中古店にて¥110で購入。
表題作の他に「地獄でメスがひかる」、「闇におどるきつね」を収録。
「血まみれ観音」は横溝正史の「夜光虫」だが、掲載誌が少女誌という事で例によって主人公の性別が少女に変わり、探偵(由利麟太郎)も出て来ないのはいつもの通り。
原作は未読なので どこまで改変されているのかは分からないが、作品の雰囲気は横溝正史というよりは江戸川乱歩的で冒頭のサーカスのシーンは個人的にはどことなく「江戸川乱歩全集 恐怖奇形人間」を彷彿させる。

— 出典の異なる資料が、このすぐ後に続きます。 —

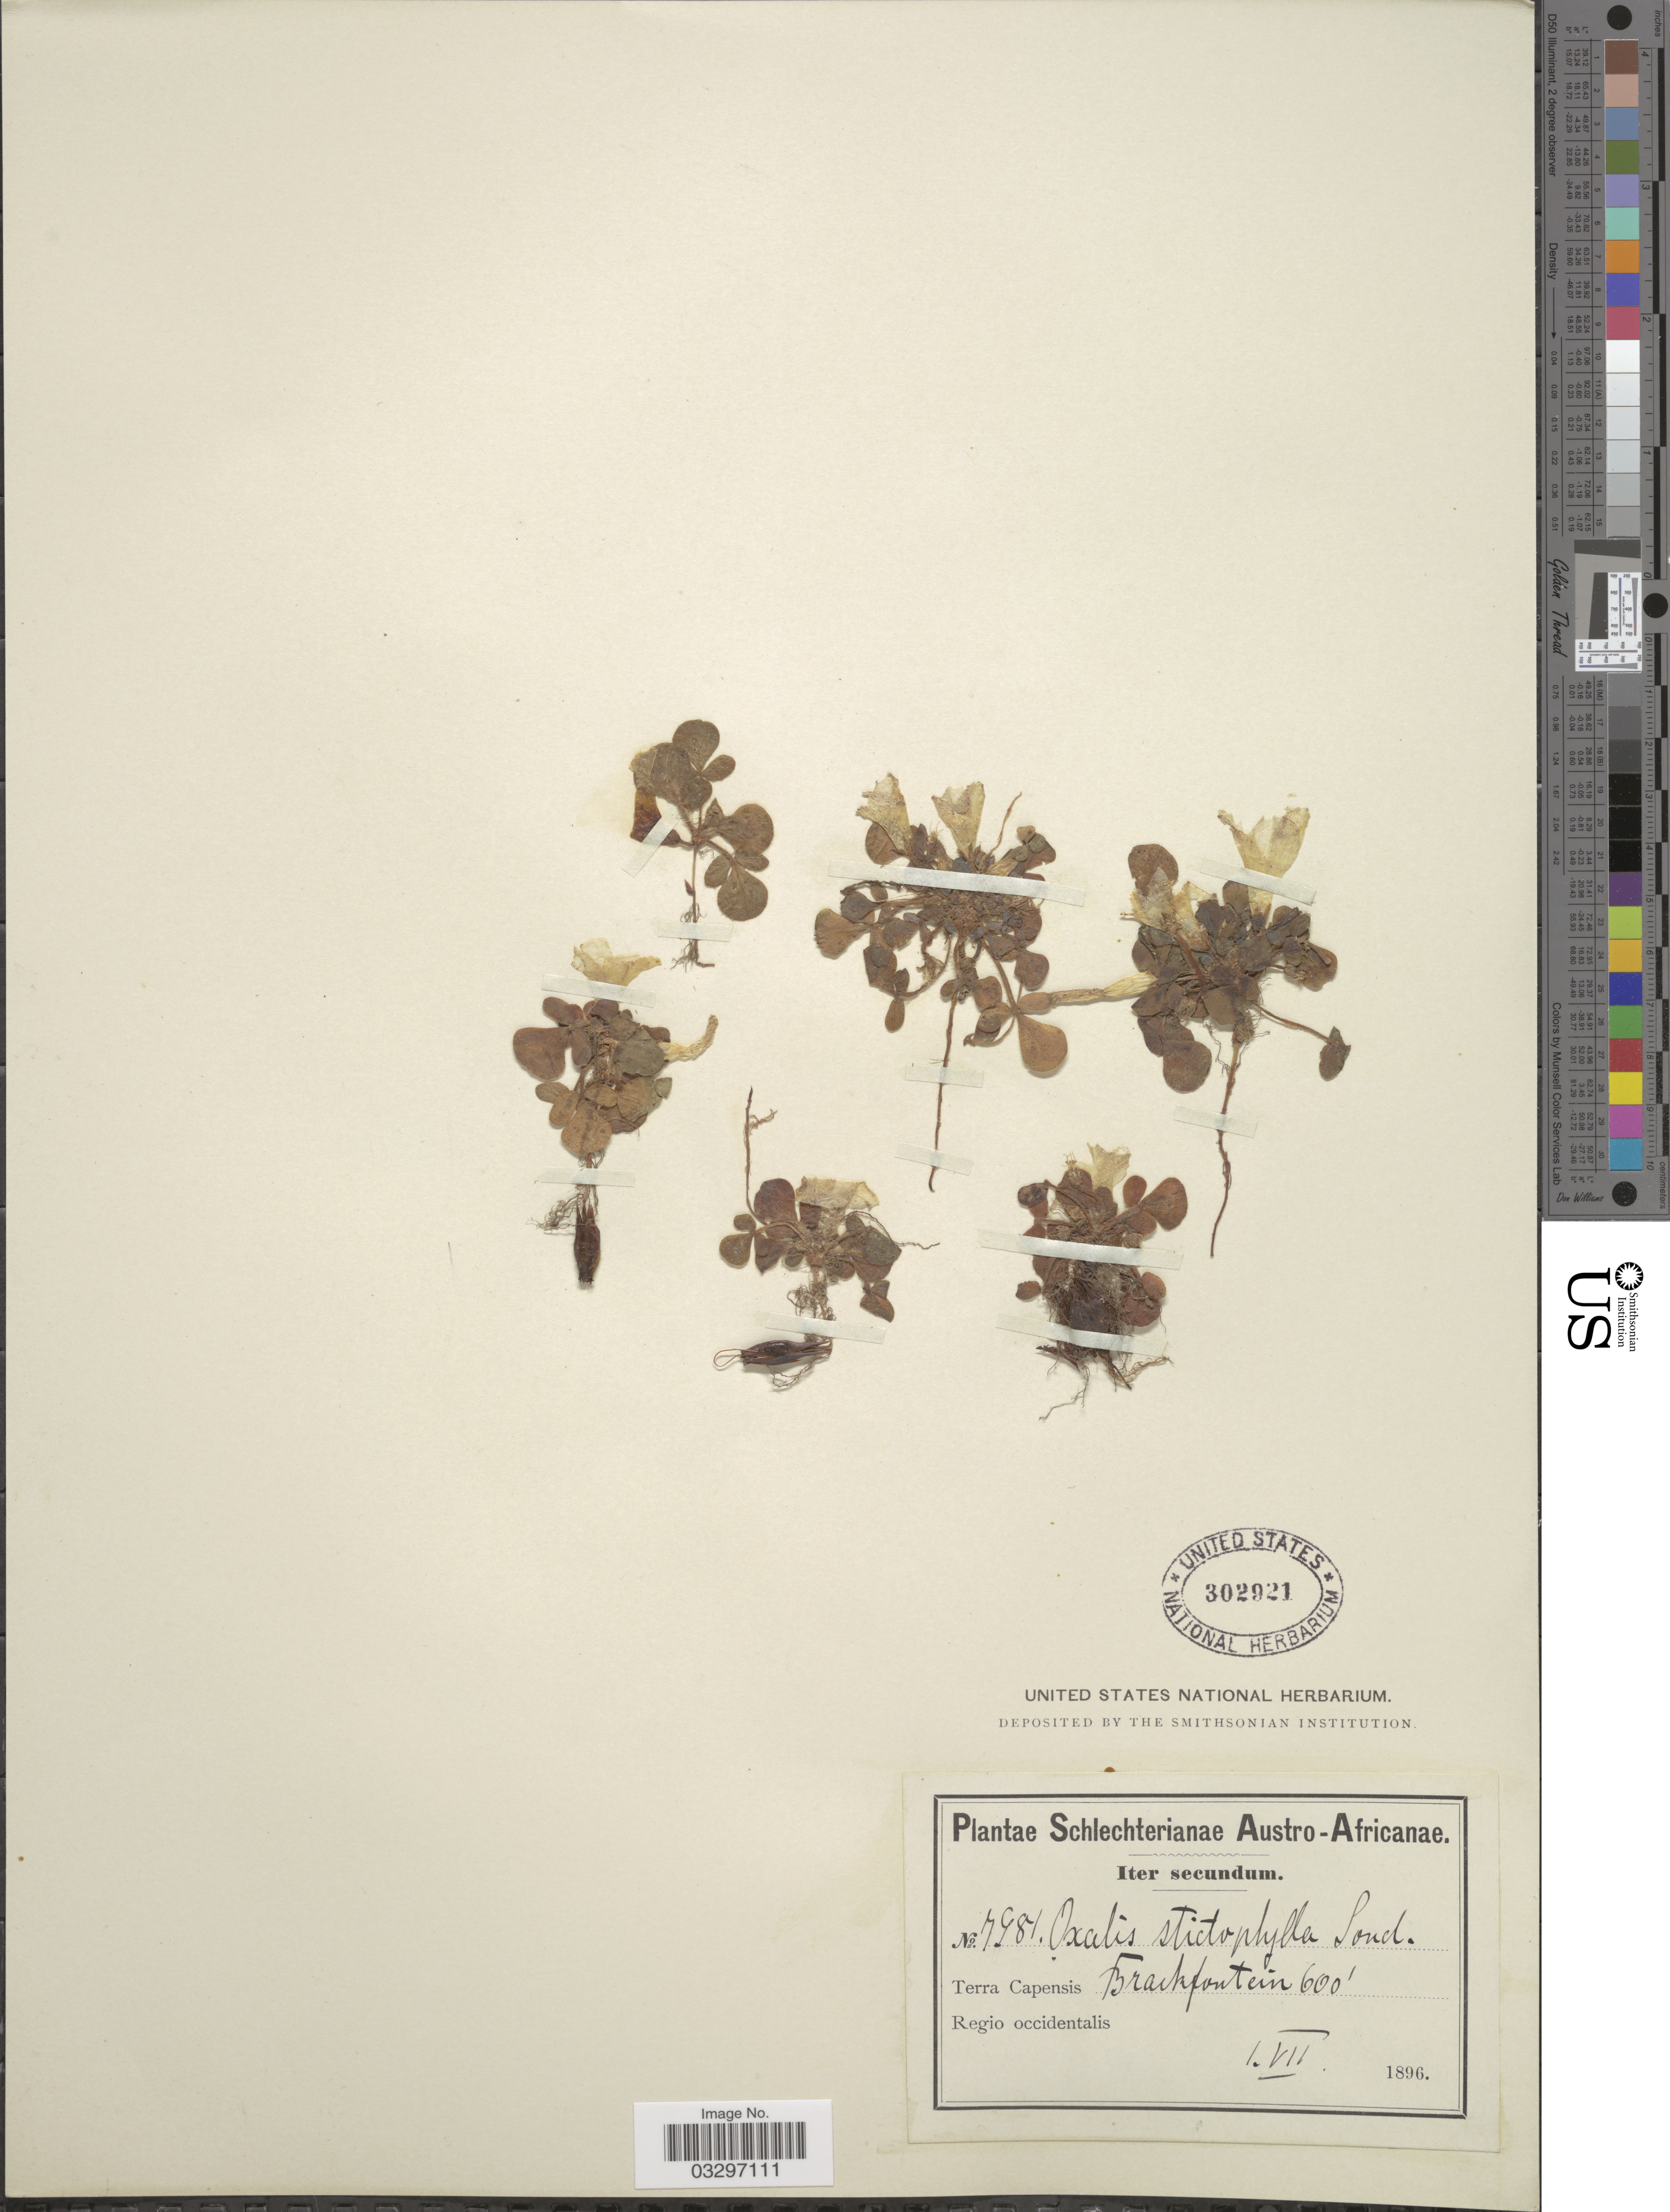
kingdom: Plantae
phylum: Tracheophyta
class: Magnoliopsida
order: Oxalidales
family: Oxalidaceae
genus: Oxalis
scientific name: Oxalis strictophylla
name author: Sond.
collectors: Schlechter, --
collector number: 7981*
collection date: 1896-07-01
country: South Africa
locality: Austro-Africanae, Terra Capensis Regio occidentalis, Brackfontein.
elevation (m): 183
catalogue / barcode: US 302921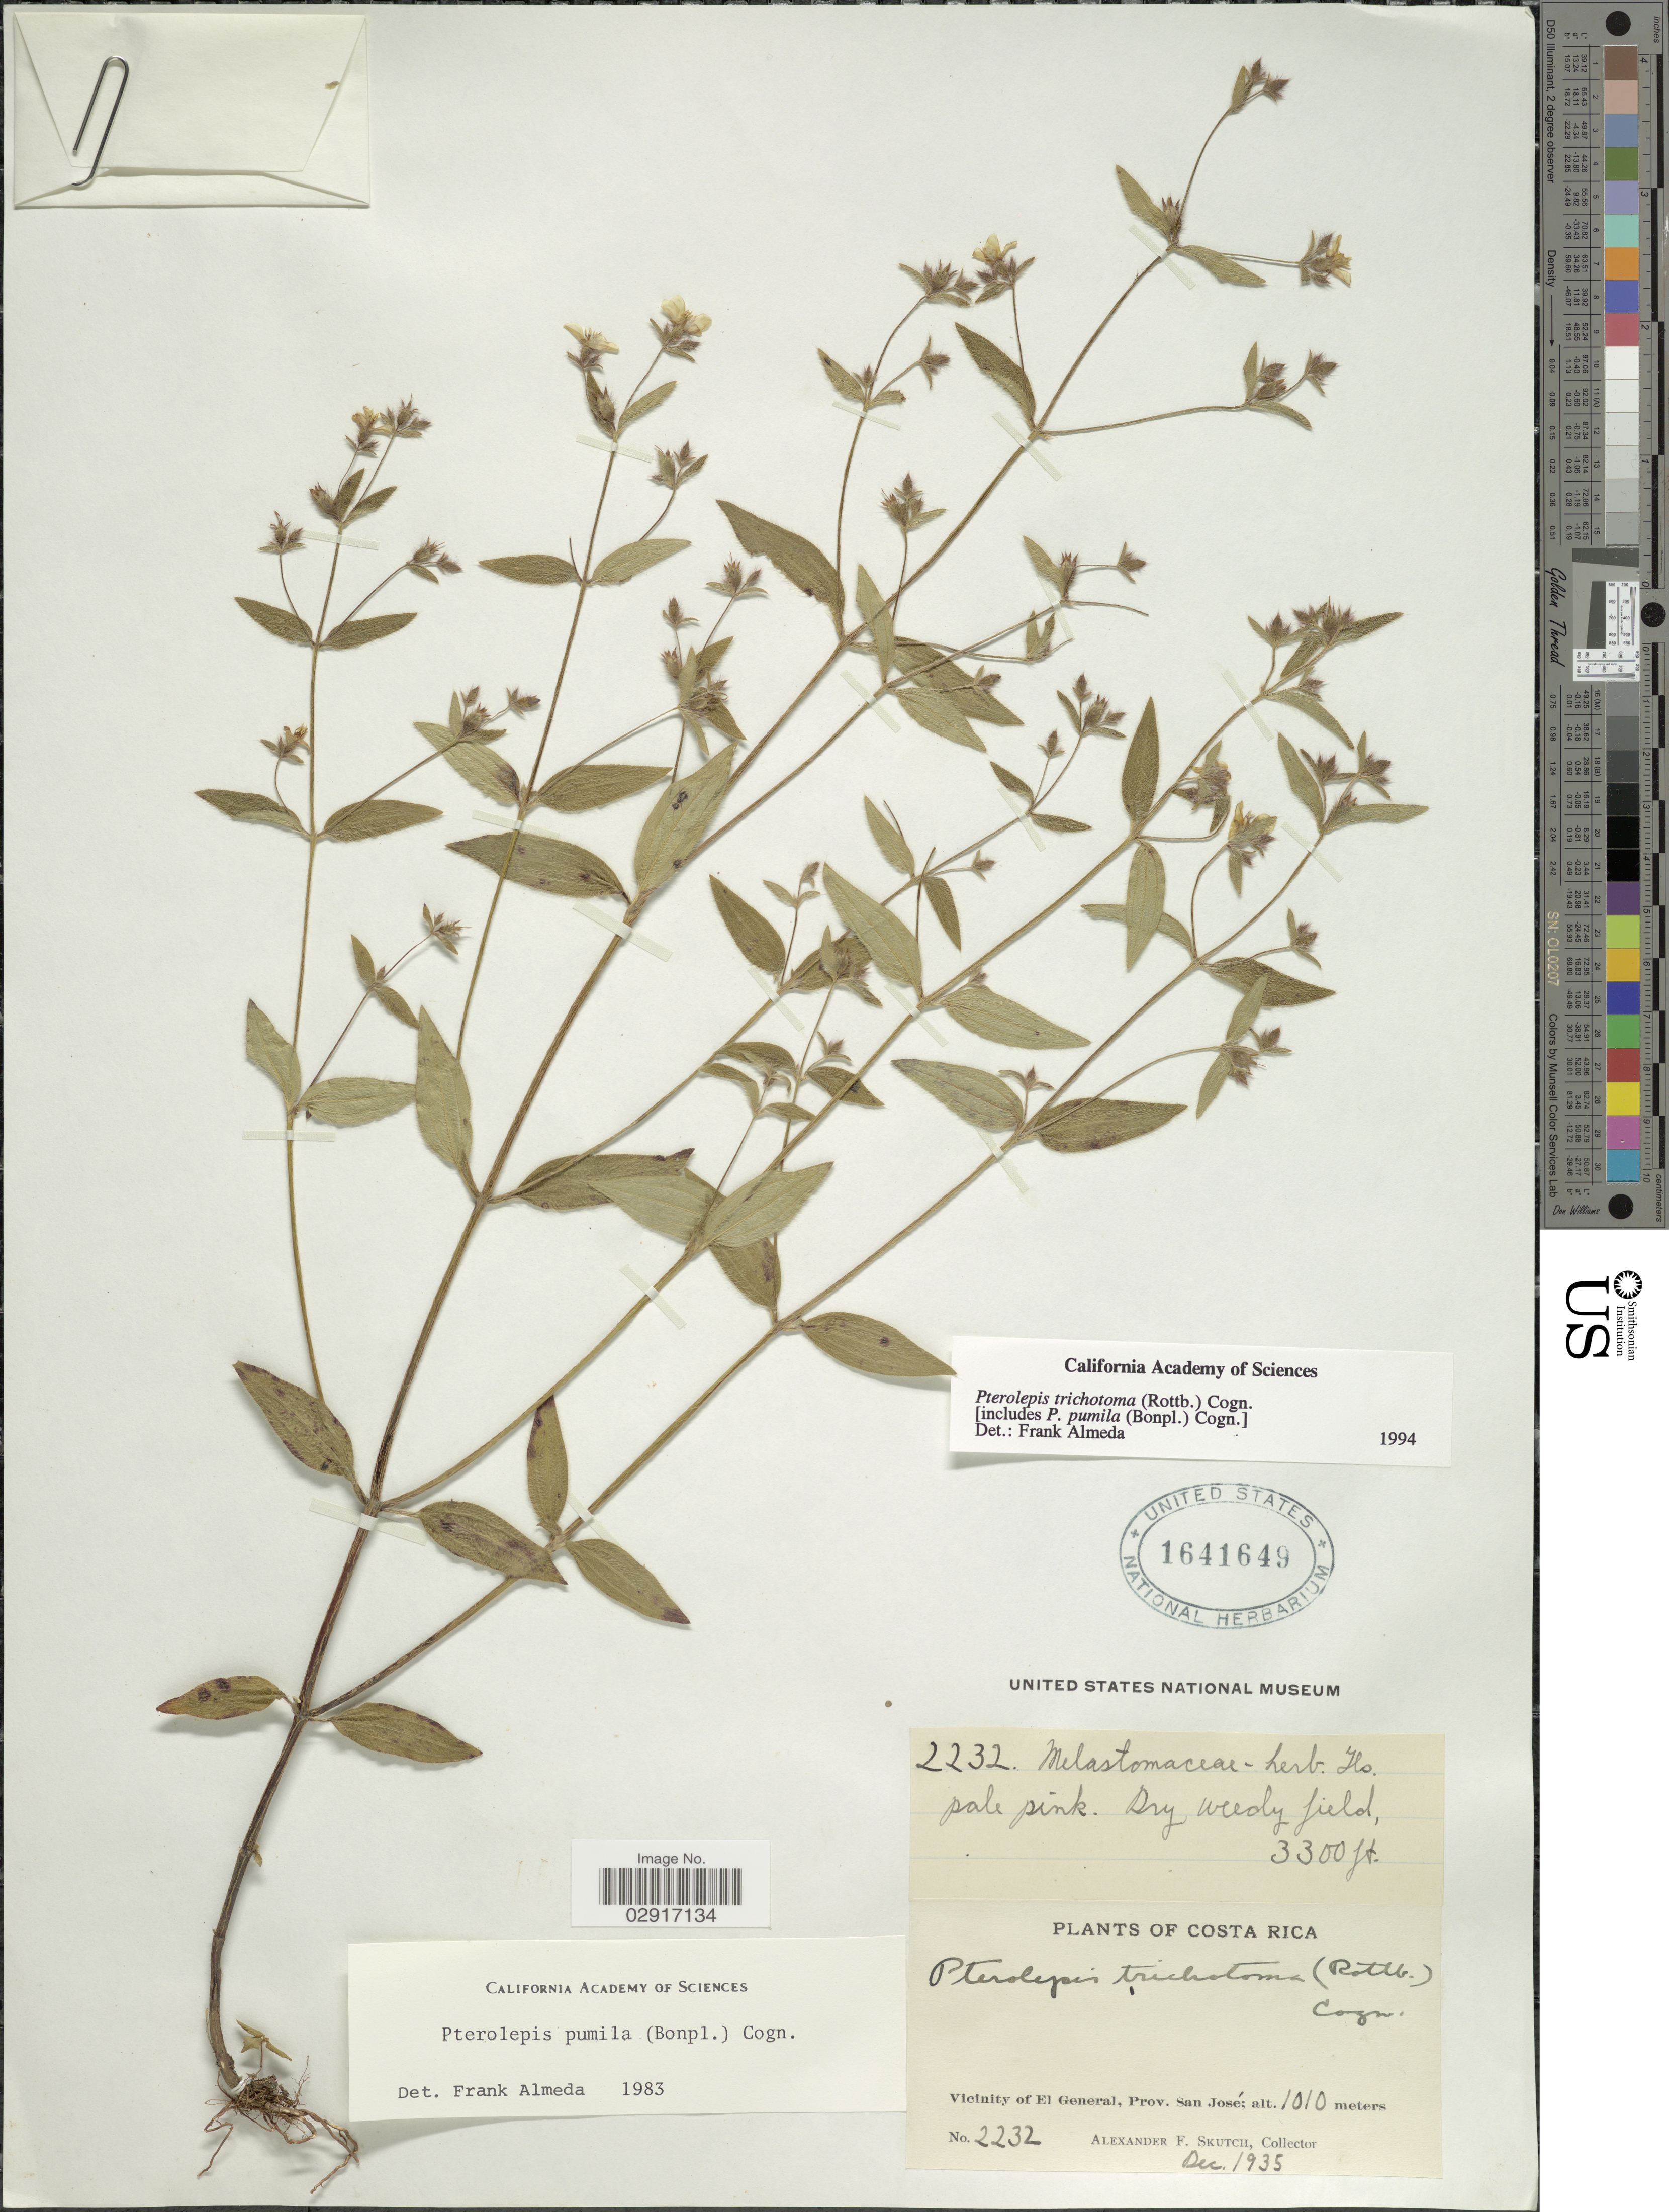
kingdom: Plantae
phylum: Tracheophyta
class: Magnoliopsida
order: Myrtales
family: Melastomataceae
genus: Pterolepis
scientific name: Pterolepis trichotoma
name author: (Rottb.) Cogn.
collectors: A. F. Skutch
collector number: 2232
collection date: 1935-12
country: Costa Rica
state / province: San José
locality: Vicinity of El General.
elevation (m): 1010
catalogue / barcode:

「地獄でメスがひかる」は乱歩の「孤島の鬼」をコミカライズと言うより翻案とした「ドクターGの島」を翻案にした様な印象を受ける。
但し、「ドクターG~」がハッピーエンドなのに対しこちらはアンハッピーエンド。
因みに「地獄で~」が発表された(1973年)約1年後に同じく脳移植をネタにした楳図(かずお)御大の「洗礼」が発表されているのが興味深い。
楳図御大も何かしらの影響を受けたのだろうか?
と、書いたところで楳図御大は1968年のねこ目小僧シリーズ②「みにくい悪魔」で脳移植の話を描いていたので、もしかしたら逆に高階良子の方が影響を受けたのか?
身の回りに起こる怪現象。
あやかしの力によるものだと思いきや、実は主人公が無意識に覚醒した超能力によるものだった。
と言うのが「闇におどるきつね」。
読み切りなのだが怪現象の秘密が明かされただけで話が終ってしまいモヤっとして続きが描かれたのかが気になる。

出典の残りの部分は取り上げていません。